Women, health and housing

"If you put a woman who is fleeing something as desperate as domestic violence into temporary housing… imagine that environment and the impact on a child’s life."

Kristine Wellington, former Head of Children, Families and Safeguarding at Hackney CVS, on supporting women’s health and housing in Hackney


Please tell us more about your work with children, women and housing.

As part of our work with children and families we have identified a need to support women on particular issues. Housing is a key factor in determining whether children, especially in their early years, have mental health issues.

Putting children into hostel accommodation, not for short periods of time, but for very long periods of time, can result in those children having lifetime mental health issues and needing specialist mental health intervention in primary school and secondary school.

How does temporary accommodation impact on the mother?

If you put a woman who is fleeing something as desperate as domestic violence into temporary housing, which is not temporary even – we’ve had mothers and their children in hostels for six years – imagine that environment and the impact on their life.
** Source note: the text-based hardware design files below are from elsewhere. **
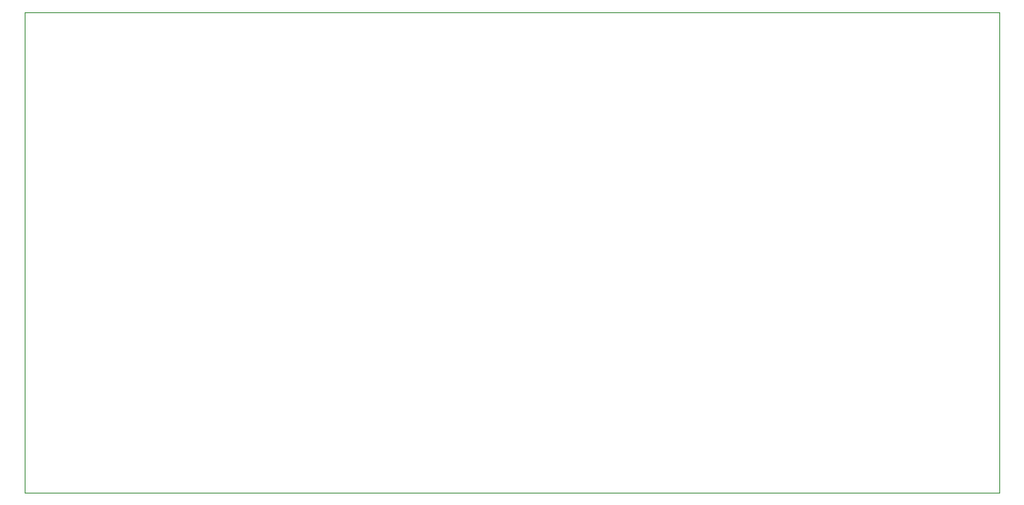
<source format=gbr>
%TF.GenerationSoftware,KiCad,Pcbnew,(5.1.9)-1*%
%TF.CreationDate,2021-11-23T19:46:46+00:00*%
%TF.ProjectId,6S parallel board,36532070-6172-4616-9c6c-656c20626f61,rev?*%
%TF.SameCoordinates,Original*%
%TF.FileFunction,Profile,NP*%
%FSLAX46Y46*%
G04 Gerber Fmt 4.6, Leading zero omitted, Abs format (unit mm)*
G04 Created by KiCad (PCBNEW (5.1.9)-1) date 2021-11-23 19:46:46*
%MOMM*%
%LPD*%
G01*
G04 APERTURE LIST*
%TA.AperFunction,Profile*%
%ADD10C,0.100000*%
%TD*%
G04 APERTURE END LIST*
D10*
X176530000Y-86360000D02*
X176530000Y-135890000D01*
X76200000Y-86360000D02*
X176530000Y-86360000D01*
X76200000Y-135890000D02*
X76200000Y-86360000D01*
X176530000Y-135890000D02*
X76200000Y-135890000D01*
M02*

</source>
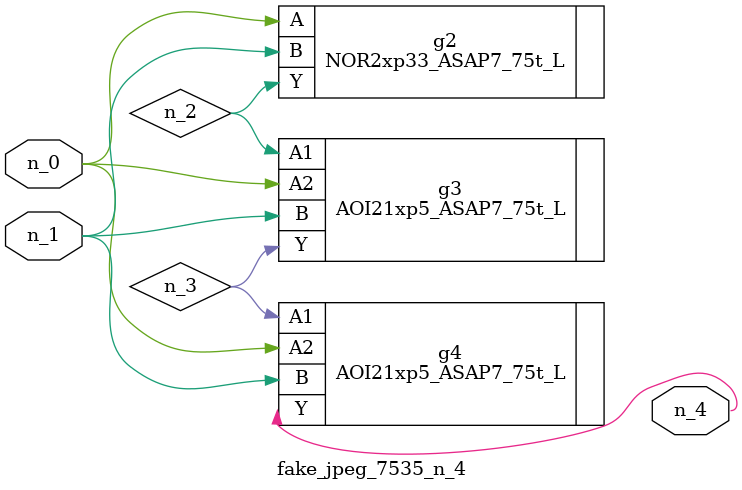
<source format=v>
module fake_jpeg_7535_n_4 (n_0, n_1, n_4);

input n_0;
input n_1;

output n_4;

wire n_2;
wire n_3;

NOR2xp33_ASAP7_75t_L g2 ( 
.A(n_0),
.B(n_1),
.Y(n_2)
);

AOI21xp5_ASAP7_75t_L g3 ( 
.A1(n_2),
.A2(n_0),
.B(n_1),
.Y(n_3)
);

AOI21xp5_ASAP7_75t_L g4 ( 
.A1(n_3),
.A2(n_0),
.B(n_1),
.Y(n_4)
);


endmodule
</source>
The link between women, health and housing is very important because very often professionals focus on the children, but they don’t focus on the adult’s needs.

We assume a child is in temporary accommodation for around six months. Six years! This has a detrimental impact on a child’s and the mother’s life. When we hear those case studies it makes me feel tearful – people come into Hackney CVS – a woman came in and she was literally pulling her hair out. Organisations like Shelter can help her.

What can Hackney CVS and the voluntary sector do to support women facing these types of situations?

We realise now that a lot of frontline organisations are tying to contain and support mothers with these issues, but what we really need is to combine this with the influence and expertise of national organisations like Shelter.

When we’ve taken families to Shelter, they are able to bypass the blocks that families face and to access housing solutions.

We are having an event to bring together frontline organisations, who don’t always have all the information they need to help, together with Shelter so that we can have quicker pathways for children and their mothers.

We still need to think more about supporting the mother’s mental health or the father’s mental health. But we are starting by addressing women, health and housing because that’s the reality.